Not being a neglectful husband is more than just asking how her day was, or taking her out once in a while, or listening to her for 15 minutes then tuning her out the rest of the day. Neglect is also emotional distance, isolation, and cold-hearted selfishness: brutishness. If you can’t think of someone before you think of yourself, then you are not doing your dharma to your marriage, and your society.
This isn’t to say women are perfect. Nilambari has described at great length how ill-treatment of men and abuse of marriage laws is a precipitous path for society. But she and others like her have stood up for men. It is time we stood by such women, and not neglect our good fortune.
§. Daughters are Music of the Home
Sons may carry on lineages. Sons may carry on names. Sons may even carry us on to the afterlife (all per the Smritis). But daughters are the music of the home.
For far too long has the place of daughters been diminished in our own eyes as a dowry burden. Researched and presented by Nilambari in the first of our Shakti Series of Posts, dowry is adharmic, stridhaan is not. Stridhaan is not a profitable asset for greedy bridegrooms, but a gift to a bride from her own family, for her own security and maintenance. Even the Dharmasutras permit a young woman to choose her own suitor if one cannot be found by her father. If there are only greedy, money hungry would-be matches, better to let her be, and make her own choice and meet her own match.
Therefore, the birth of daughters should no longer be a financial calculation, let alone a burden. Daughters are in fact the music of the home. If we encourage a young man to marry a wife to add colour to his life, then we should encourage him to welcome daughters to bring music to his home. From laughter, to singing, to dancing, to innocence, to sweetness, more than his own wife, it is his own little girl that softens a man, and his own rough edges.
At a time in the dread Kali (5117), when daughters more than sons are increasingly looking after parents, the veritable dhvani for any true garhapati is his putri and dauhitri.
We are the Civilization of Satakarni and Samudra Gupta who proudly styled themselves as Gautami-putra and Licchavayah. Streeya Maryada Uttama.
Thus spake Nripathi on Nara Dharma to Naari.
IV.Nara Dharma Principles & Explanations
Maharajadiraja Samudra Gupta with veena & vaana
Uddaret atmana atmanam. One should elevate oneself. One should cultivate oneself. Not just spiritually, not just morally, but also culturally. Our tradition never condemned the man of the arts. In fact, it praised warrior poets, and cultured Kings. Maharajas like Paramara Bhoja and Maharajadirajas like Samudra Gupta were famed not only as Kings, generals, and warriors, but also as patrons of the arts & learning and musicians or men-of-letters in their own right. They held the veena in one hand and the vaana (bow) in the other. Do not be a sybaritic and overly refined poppinjay, but do not be a dour and brutish troglodyte either. Neither be a bookish wimp nor an uncultured ruffian. It is an art, an art as simple as Calligraphy, that disengages man from the severity of his duty, so that he can meditate on the right course of action.
A real man is not 1 dimensional. He has many dimensions to him. His jati or state origin are only 1 aspect. His varna is only 1 aspect. His marital status is only 1 aspect. His interests/desires are only 1 aspect. His talents are only 1 aspect. As such, his personal duty, his svadharma, is to ensure all these aspects are in harmony, and in harmony with his society’s needs. it also means knowing how to interact with others especially women, as we showed above, and understanding the nava rasa of life, especially Sringara rasa.

Dataset extract
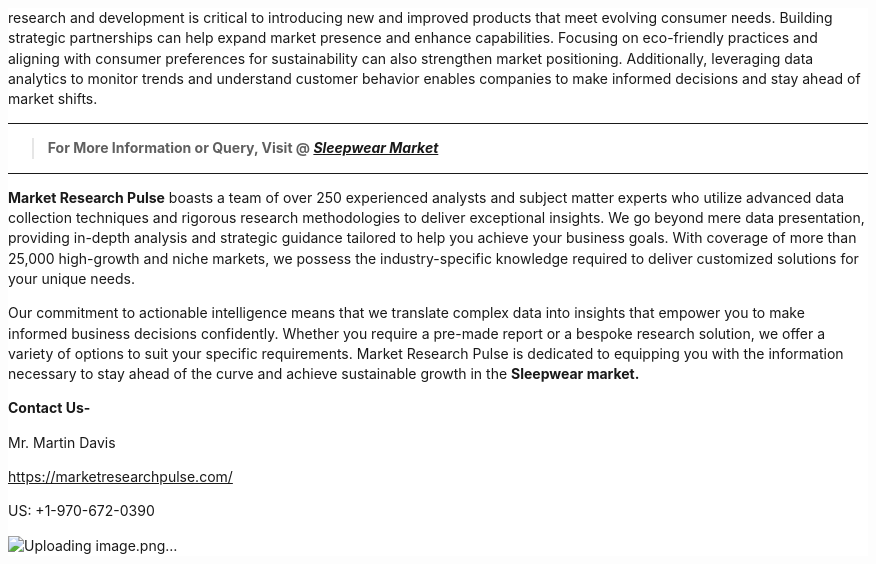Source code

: research and development is critical to introducing new and improved products that meet evolving consumer needs. Building strategic partnerships can help expand market presence and enhance capabilities. Focusing on eco-friendly practices and aligning with consumer preferences for sustainability can also strengthen market positioning. Additionally, leveraging data analytics to monitor trends and understand customer behavior enables companies to make informed decisions and stay ahead of market shifts.</p><hr /><blockquote><p><strong>For More Information or Query, Visit @&nbsp;<em><a href="https://marketresearchpulse.com/report/42041/sleepwear-market?utm_source=Linkedin&utm_medium=0114">Sleepwear Market</a></em></strong></p></blockquote><hr /><p><strong>Market Research Pulse</strong> boasts a team of over 250 experienced analysts and subject matter experts who utilize advanced data collection techniques and rigorous research methodologies to deliver exceptional insights. We go beyond mere data presentation, providing in-depth analysis and strategic guidance tailored to help you achieve your business goals. With coverage of more than 25,000 high-growth and niche markets, we possess the industry-specific knowledge required to deliver customized solutions for your unique needs.</p><p>Our commitment to actionable intelligence means that we translate complex data into insights that empower you to make informed business decisions confidently. Whether you require a pre-made report or a bespoke research solution, we offer a variety of options to suit your specific requirements. Market Research Pulse is dedicated to equipping you with the information necessary to stay ahead of the curve and achieve sustainable growth in the <strong>Sleepwear market.</strong></p><p><strong>Contact Us-</strong></p><p>Mr. Martin Davis</p><p>https://marketresearchpulse.com/</p><p>US: +1-970-672-0390</p>
![Uploading image.png…]()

Problem set
[1] List every item that the text on Nara Dharma calls "only 1 aspect" of a real man.
[2] Repeat the text on Nara Dharma word for word, from "Not being a" up to and including "our good fortune.".
[3] Go on with the text on Nara Dharma from the point where it stops.

Responses
[1]
- Jati or state origin
- Varna
- Marital status
- Interests/desires
- Talents

[2]
Not being a neglectful husband is more than just asking how her day was, or taking her out once in a while, or listening to her for 15 minutes then tuning her out the rest of the day. Neglect is also emotional distance, isolation, and cold-hearted selfishness: brutishness. If you can’t think of someone before you think of yourself, then you are not doing your dharma to your marriage, and your society.
This isn’t to say women are perfect. Nilambari has described at great length how ill-treatment of men and abuse of marriage laws is a precipitous path for society. But she and others like her have stood up for men. It is time we stood by such women, and not neglect our good fortune.

[3]
Some malefactors of dharma have characterised svadharma as something subjective and capricious. But this is false. Svadharma is evaluating the needs of society and understanding one’s talents and obligations, to determine the optimal course of action or duty to society. How can you best contribute? That is how svadharma is determined. Not everyone can be a King or captain. Not everyone can be a purohit or teacher. Not everyone is good at business. And not everyone is a good craftsmen or farmer or construction worker. Rather than being jealous of others, understand your current competence and overall potential, avoid the Arishadvargas, and put society before self. That is how svadharma is determined and achieved.
That is why Acharya Chanakya writes
Sukhasya moolam dharmah Dharmasya moolamarthah |
Arthasya moolam rajyam Rajasya moolam indriyavijayam ||
The Root of Happiness is Dharma. The root of Dharma is Artha.
The Root of Artha is Rajyam [Power]. The root of Power is Victory over the Senses [10,129]
That is the key to happy living and the basis for all the Yama & Niyama (do’s and don’ts) that characterise the Dharmasastra and are advocated by the Yoga Sutras of Patanjali.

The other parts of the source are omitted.